Дворецкий из-за плеча государя дал знак, приложил палец к губам: де, молчи, Захарка, не перетыкай себе дорогу. Но опоздал с остережением. Царь повернул из кельи и уже на пороге объявил Богдану Хитрову: «Велите шуту: пусть ко мне иногда прихаживает по особому зову, а до царицы отныне не пущать. Худой глаз у него». Дверь захлопнулась за государем, и дурка тотчас закружилась у гроба, затягивая за собою в пляс и карлу; гулко притоптывая чеботами, заголосила: «Баской, уважливый царь-государь, бас-кой, уваж-ли-вый...» Карла выдернул ладонь и с вывертом, злобно ущипнул дурку за бедро: «Загунь, свиное рыло, дырявый пим». И вдруг жалобно завсхлипывал, заскулил, торопливо забился в запечек, как собачонка; а там, засунув ручонки в жаркие печуры, где сушилось всякое хламье, жадно осклабился, злорадно показал кому-то невидимому язык, беззвучно хохоча. И так еще долгонько смеялся Захарка и скулил под монотонное пение псаломщика. Порой отгибал край запона, чтобы увидеть, что творится в келье; дурка, неряшливо раскинув колени, сутулилась в переднем углу и грызла калач всухомятку, роняя крошки в подол; ее звериные глаза были творожисто пусты. Орька забыла, наверное, о молодом муже и о первой ночи, поглощенная ествою; она играла сама с собою, вскидывала домашний валеный чеботок, отлавливая его в воздухе громадной лапой. Нос покойника походил на шафранно-желтый клюв тундрового сокола; по задранной всклокоченной бороденке колыбались слабые тени от умирающей свечи.

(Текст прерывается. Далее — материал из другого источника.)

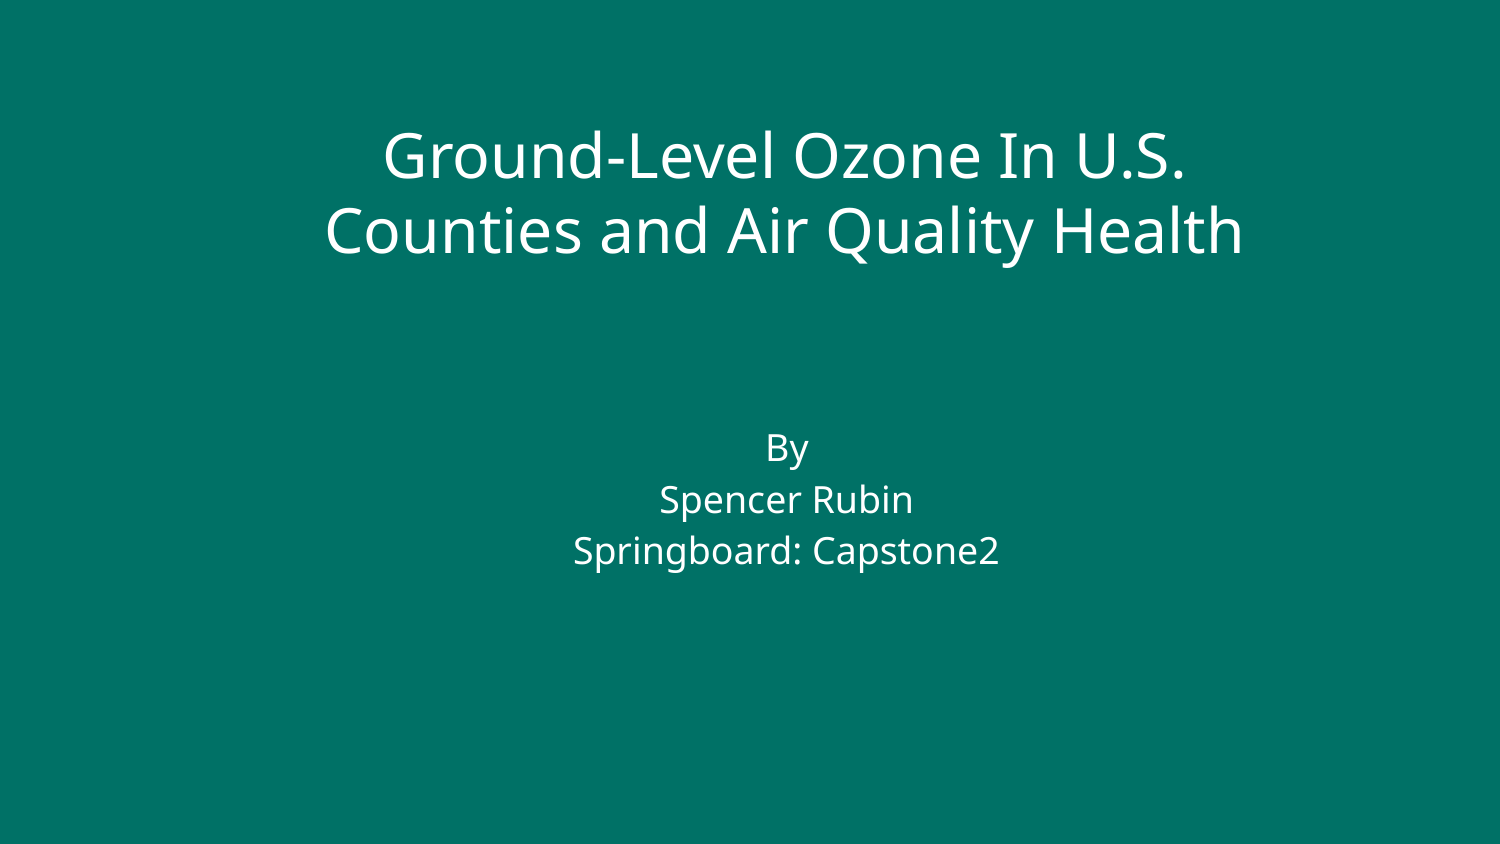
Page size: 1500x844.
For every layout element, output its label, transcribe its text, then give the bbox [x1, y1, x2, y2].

subtitle By Spencer Rubin Springboard: Capstone2 [312, 402, 1262, 552]
title Ground-Level Ozone In U.S. Counties and Air Quality Health [291, 41, 1280, 281]
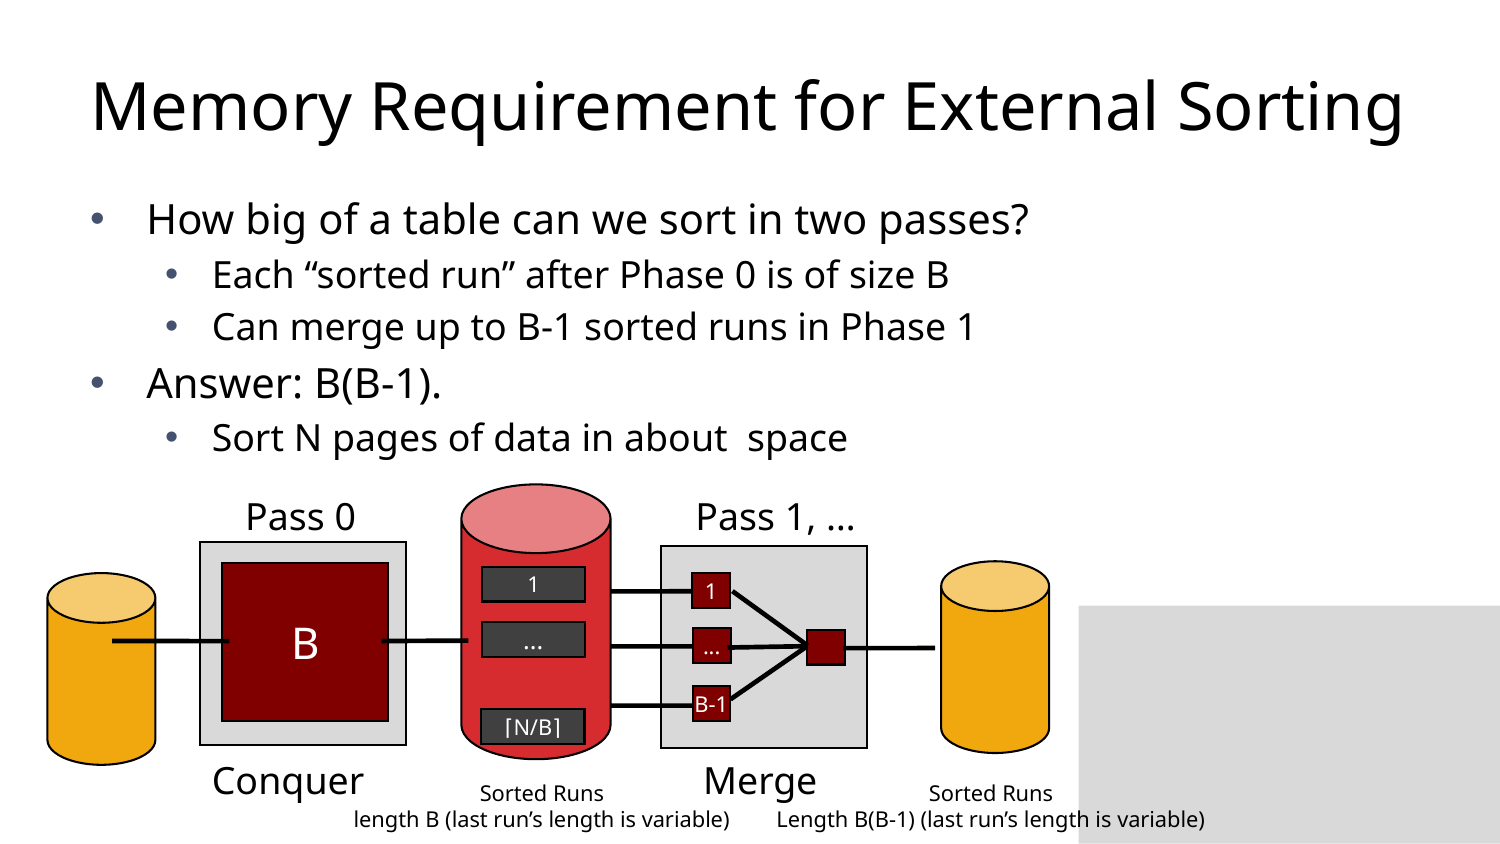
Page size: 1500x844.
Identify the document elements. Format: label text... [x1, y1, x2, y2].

text_box 1 [481, 566, 586, 602]
title Memory Requirement for External Sorting [75, 33, 1425, 175]
text_box ⌈N/B⌉ [481, 709, 585, 745]
text_box Sorted Runs Length B(B-1) (last run’s length is variable) [761, 772, 1221, 840]
title Parallelize me! Hashing Phase 2 [48, 573, 156, 622]
text_box [941, 561, 1050, 610]
text_box Sorted Runs length B (last run’s length is variable) [338, 772, 745, 840]
text_box Pass 1, … [680, 485, 871, 545]
text_box Conquer [197, 751, 380, 809]
text_box [941, 561, 1050, 754]
list Phase 1: shuffle data across machines (hn) Receivers proceed with phase 1as data streams in from local disk and network [462, 484, 611, 553]
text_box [199, 542, 407, 745]
text_box Merge [688, 757, 833, 809]
text_box [47, 573, 156, 765]
text_box ... [481, 622, 585, 658]
text_box [461, 484, 611, 760]
text_box Pass 0 [230, 485, 372, 540]
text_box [592, 545, 868, 749]
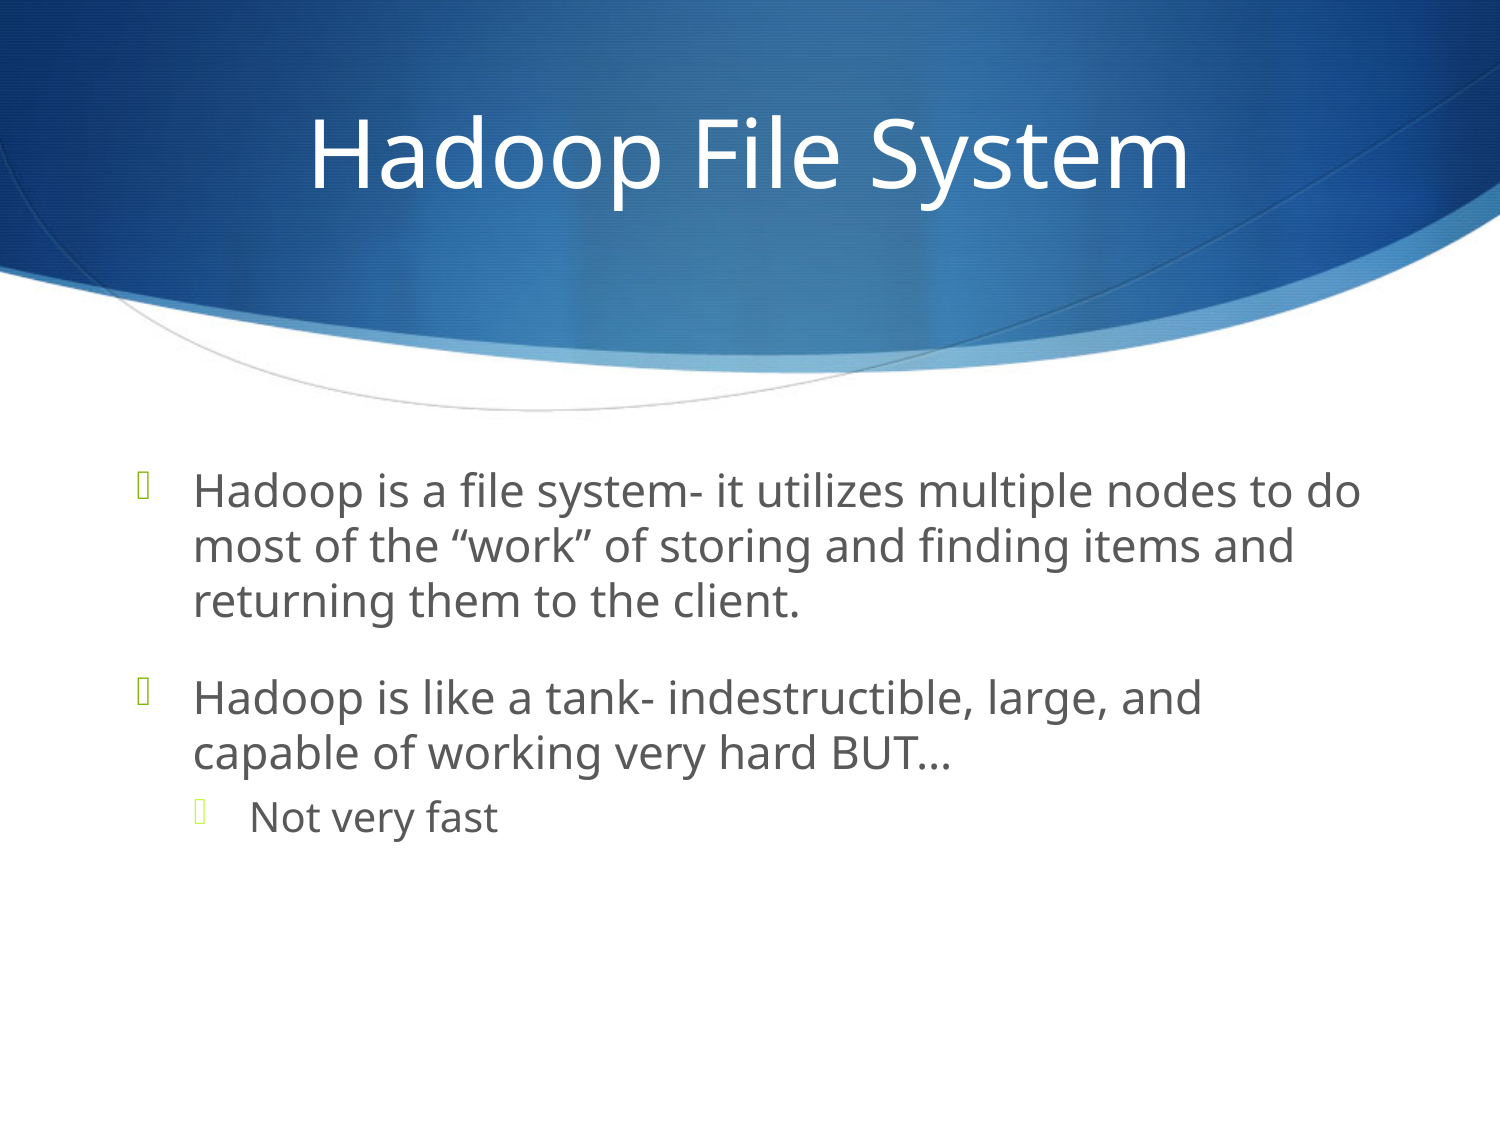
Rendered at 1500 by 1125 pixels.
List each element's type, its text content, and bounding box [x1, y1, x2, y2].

list Hadoop is a file system- it utilizes multiple nodes to do most of the “work” of storing and finding items and returning them to the client. Hadoop is like a tank- indestructible, large, and capable of working very hard BUT… Not very fast [121, 454, 1379, 991]
picture [0, 0, 1500, 1125]
title Hadoop File System [75, 56, 1425, 245]
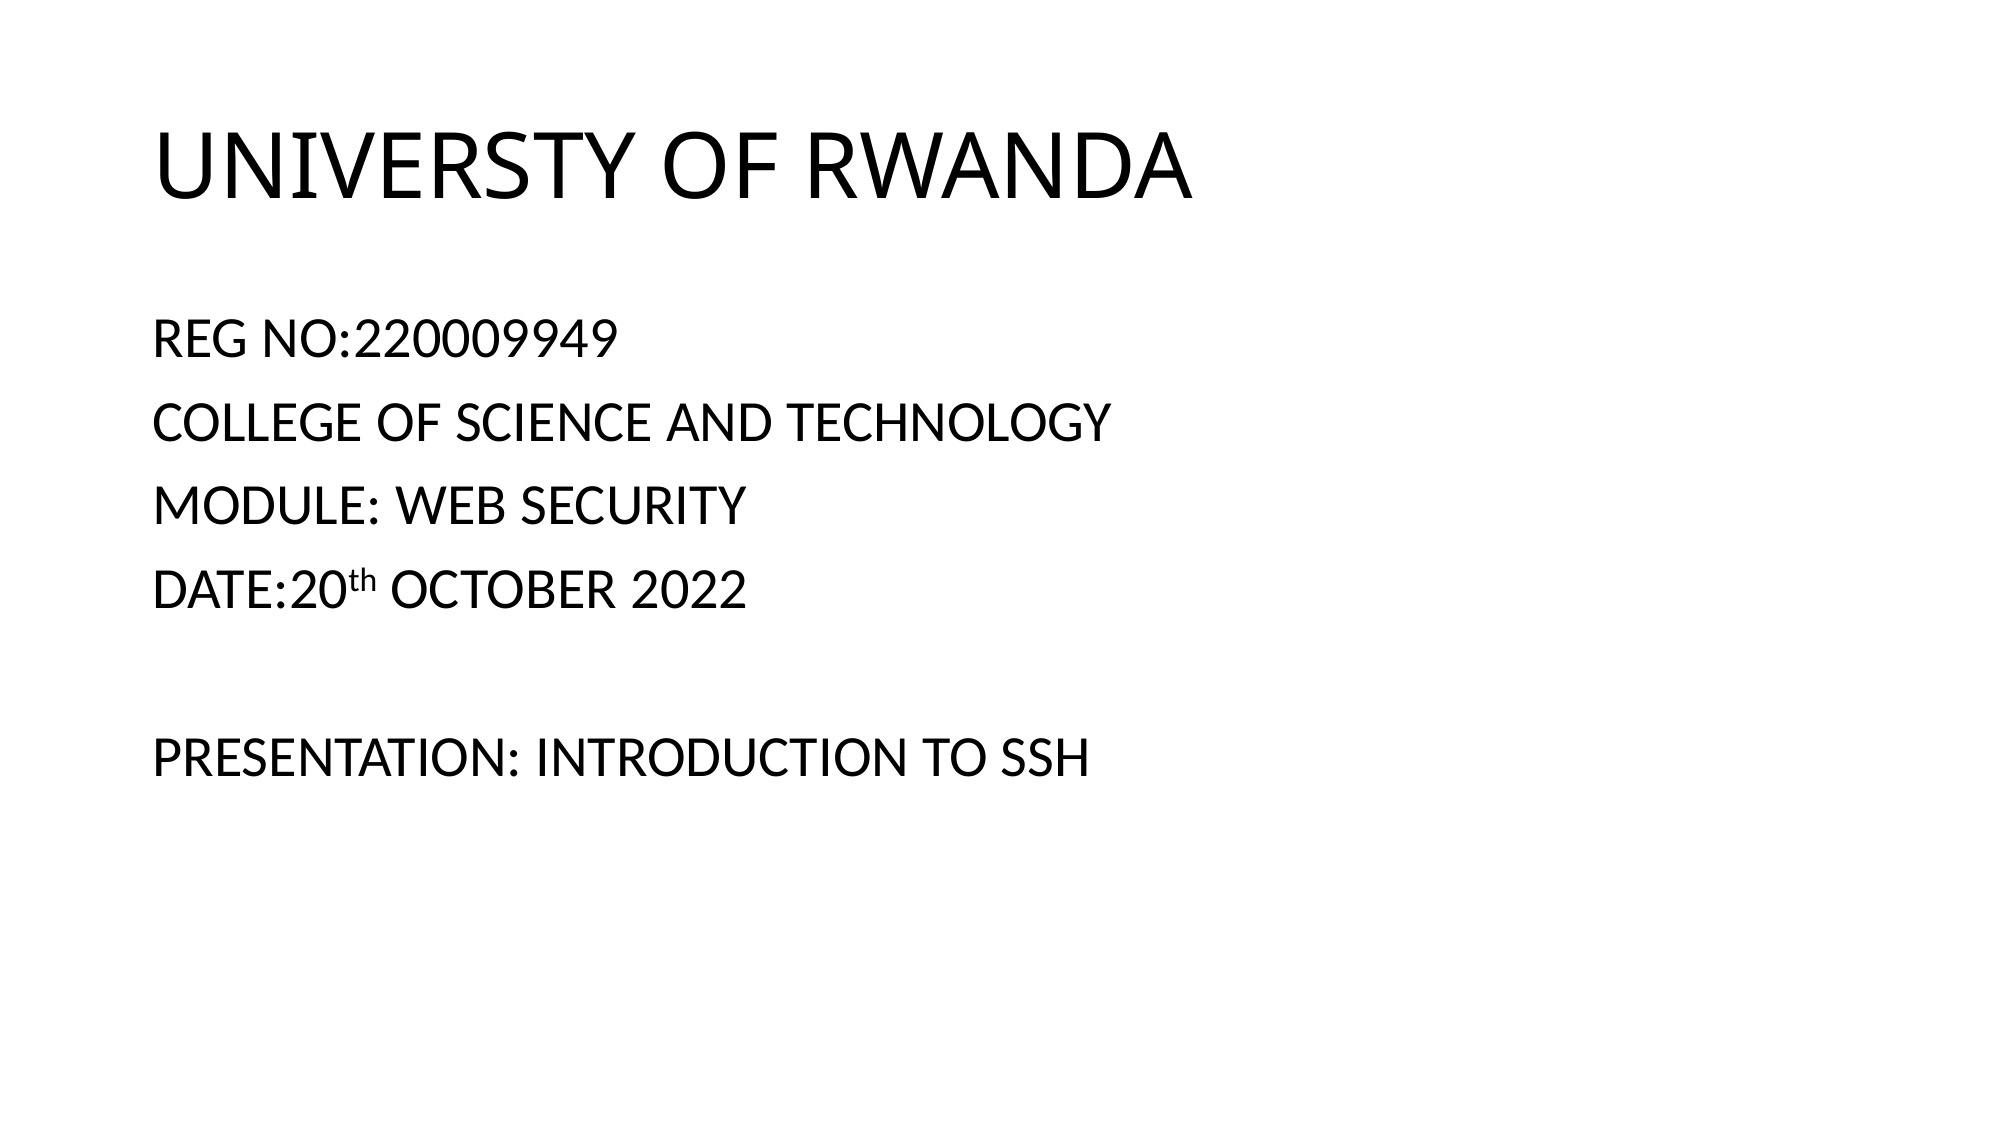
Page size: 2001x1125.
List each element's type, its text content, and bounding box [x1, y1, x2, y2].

title UNIVERSTY OF RWANDA [137, 59, 1863, 278]
list REG NO:220009949 COLLEGE OF SCIENCE AND TECHNOLOGY MODULE: WEB SECURITY DATE:20th OCTOBER 2022 PRESENTATION: INTRODUCTION TO SSH [137, 299, 1863, 1014]
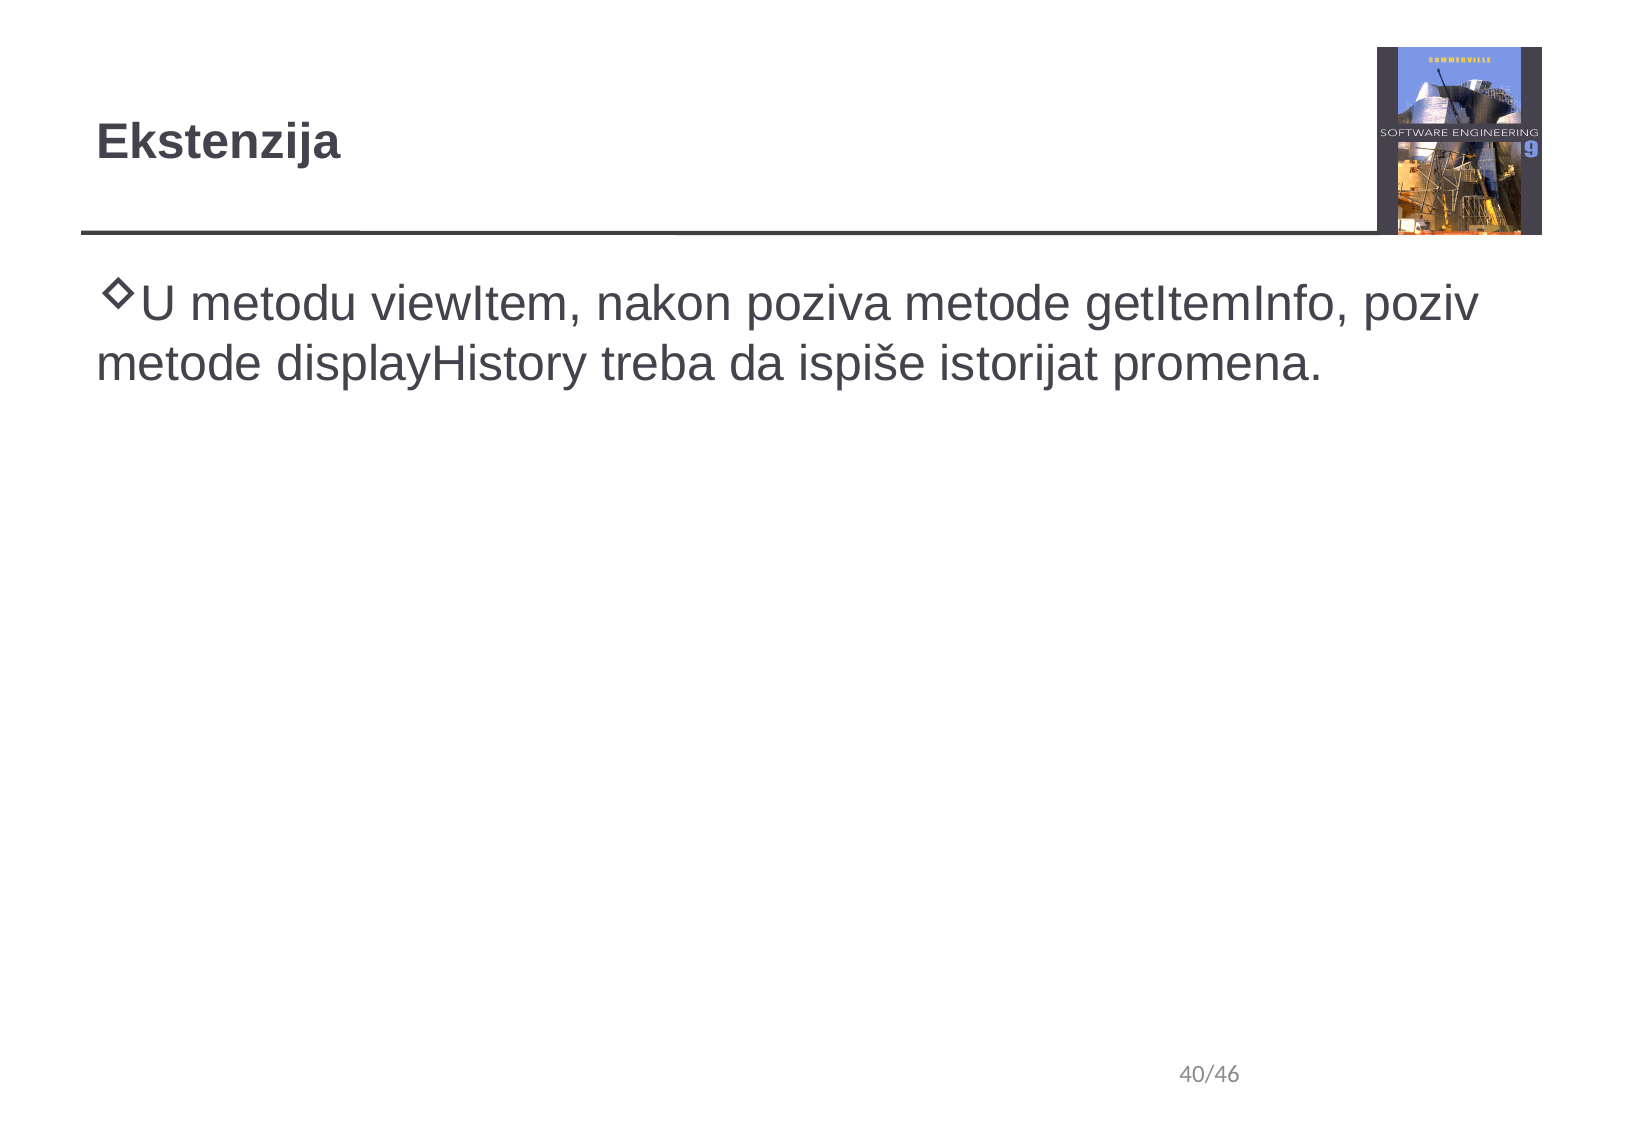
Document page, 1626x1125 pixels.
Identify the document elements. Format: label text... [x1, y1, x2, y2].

text_box 40/46 [1164, 1042, 1544, 1103]
text_box Ekstenzija [81, 45, 1378, 233]
text_box U metodu viewItem, nakon poziva metode getItemInfo, poziv metode displayHistory treba da ispiše istorijat promena. [81, 262, 1544, 1005]
picture [1378, 47, 1542, 235]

«... Опять без крыши над головою и без куска хлеба, – подумал Захарка, остро почувствовав сиротское житье. – Не к матери же дуре пехаться? Гос-по-ди... опали же их всех огнем, тучных и тощих, поджарь их за пятки, подвесь крючьями за ребра. За што на меня немилость этакая?.. Матвеевич... Хитров, батянюшка мой, друг закадычный, не дай загинуть. Начитался ты с литовкою Шестокрылов и Воронограев, окунулся с головою в черные книги, и, знать, сам дьявол тебя пасет; так и меня выручи из нового горя, твоего несчастного братца, шептуна твоего и навадника, твое третье незримое ухо и приметчивый глаз... Ну, подурили с тобою, сыграли свадебку; да она вот не пришлась государю по сердцу. Иль что промыслил, изведал про меня худое? иль кто объявил „слово и дело“? иль верные его лазутчики прознали про мои тайные коби и черные думы?.. Богдан Матвеевич, пособи!..»
Тут явились истопники, гроб с Венедихтушкой отнесли в Рождественскую церковь; остались от домрачея баранья засаленная шуба, кожаная шапка с лисьим околом, стоптанные валенки с обсоюзками да совсем новые шерстяные вареги, подаренные дворцовому нищему сердобольной поварихой. Эти рукавки и заткнул карла за пояс, как завещанное наследство. Захарка не успел толком обмыслить свое нынешнее состояние, как Господь прислал к нему царицыного стольника Ивана Глебовича Морозова; явился тот в келеицу с наказом дворцовой мамки звать дурку Орьку в мастерскую палату; верховые боярони заскучали, желают знать, как молодые потешились в первую ночь.